O MPF também requisita que a Secom seja impedida de realizar declarações, por meio de seus agentes, que caracterizem censura indireta,” inclusive ameaças de restrições na concessão de autorizações públicas e convocação de boicotes”.

A Procuradoria defende, ainda, a adoção de medidas judiciais para assegurar que o governo federal crie um site na internet para divulgar os gastos com publicidade oficial. O MPF quer que a administração Federal concentre em um portal as informações de todos os gastos com publicidade.

No documento, a PFDC elenca diversos fatos que indicam a disposição do governo federal em utilizar recursos públicos destinados à publicidade oficial como forma de retaliação contra os que lhe parecem adversários e financiar outros que lhe são simpáticos.

“O presidente da República já ameaçou cancelar assinaturas do jornal Folha de S.Paulo, que chegou a ser excluído de licitação, em retaliação à sua linha editorial. Também defendeu boicote a anunciantes do diário, como forma de pressionar empresas privadas a não divulgarem publicidade em veículos de imprensa críticos a seu governo. Recentemente, o presidente ameaçou não renovar a concessão de emissora de televisão por discordar da linha editorial adotada”, diz o MPF.

Mais que prejuízos financeiros aos grupos de mídias, o MPF aponta que há, por parte do governo, “distribuição arbitrária e discriminatória da publicidade oficial” e isso teria “impacto na liberdade de expressão e de imprensa de uma forma geral, pela potencialidade de inibição de reportagens investigativas e críticas sobre a atual administração, o que significa censura, ainda que por outros métodos”.

O Ministério Público Federal ressalta que, quando o Estado decide contratar empresas privadas para divulgação de sua publicidade oficial, “deve fazê-lo com base em critérios lícitos, objetivos e públicos, sem qualquer discriminação por preferências ideológicas ou motivadas pelas linhas editoriais dos veículos, sob pena de incorrer em ilicitude, por afronta à liberdade de expressão e de imprensa”.

O secretário de comunicação Fabio Wajngarten. Foto: Gabriela Biló / Estadão

Ausência de transparência. A Procuradoria Federal dos Direitos do Cidadão lembra que, recentemente, foi preciso que profissionais da imprensa impetrassem o Mandado de Segurança nº 16.903 perante o Superior Tribunal de Justiça para obter informações sobre os valores gastos pelos órgãos da Administração Pública federal com publicidade, discriminados por veículo de comunicação.

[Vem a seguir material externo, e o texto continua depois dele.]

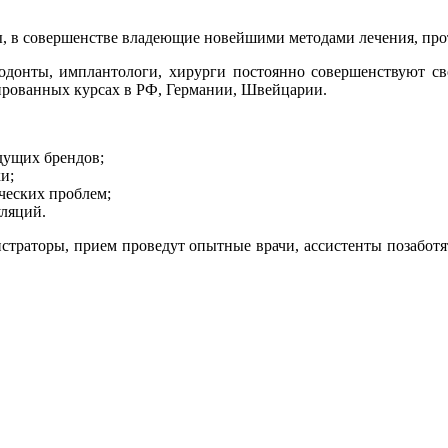
, в совершенстве владеющие новейшими методами лечения, про
ортодонты, имплантологи, хирурги постоянно совершенствуют 
ированных курсах в РФ, Германии, Швейцарии.
дущих брендов;
и;
ческих проблем;
уляций.
страторы, прием проведут опытные врачи, ассистенты позаботя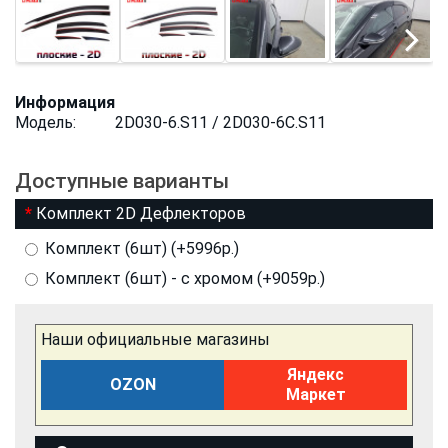
Информация
Модель:
2D030-6.S11 / 2D030-6C.S11
Доступные варианты
Комплект 2D Дефлекторов
Комплект (6шт) (+5996р.)
Комплект (6шт) - с хромом (+9059р.)
Наши официальные магазины
Яндекс
OZON
Маркет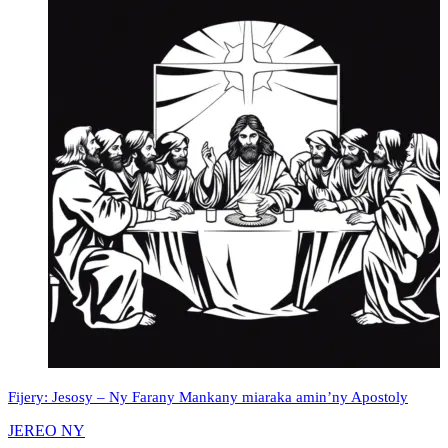
Fijery: Jesosy – Ny Farany Mankany miaraka amin’ny Apostoly
JEREO NY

Na decisão, o STJ determinou o fornecimento das informações, ressaltando a ausência de respaldo jurídico na negativa. No entanto, mesmo após a decisão, não se viu uma ampliação da transparência dos gastos públicos com publicidade e propaganda. “O Poder Executivo federal continua se negando a fornecer amplamente informações sobre gastos com publicidade”.

A PFDC também destaca que a divulgação dos recursos destinados à publicidade do Executivo federal é feita de forma dispersa, nos endereços eletrônicos dos diversos ministérios, secretarias, autarquias e empresas estatais . Segundo a procuradoria, isso dificulta o conhecimento dos destinatários desses recursos públicos.

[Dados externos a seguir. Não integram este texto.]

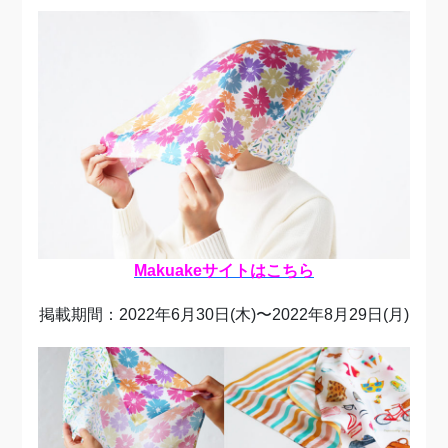
Makuakeサイトはこちら
掲載期間：2022年6月30日(木)〜2022年8月29日(月)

“Se a imprensa especializada e o Tribunal de Contas da União enfrentam enormes dificuldades para apurar a aplicação desses recursos, seu conhecimento pelo cidadão comum é praticamente impossível”, o pedido de investigação. A representação é assinada pela procuradora federal dos Direitos do Cidadão, Deborah Duprat, e pelo procurador da República Gabriel Pimenta, integrante do Grupo de Trabalho da PFDC sobre Comunicação Social. Uma cópia da representação foi encaminhada ao TCU.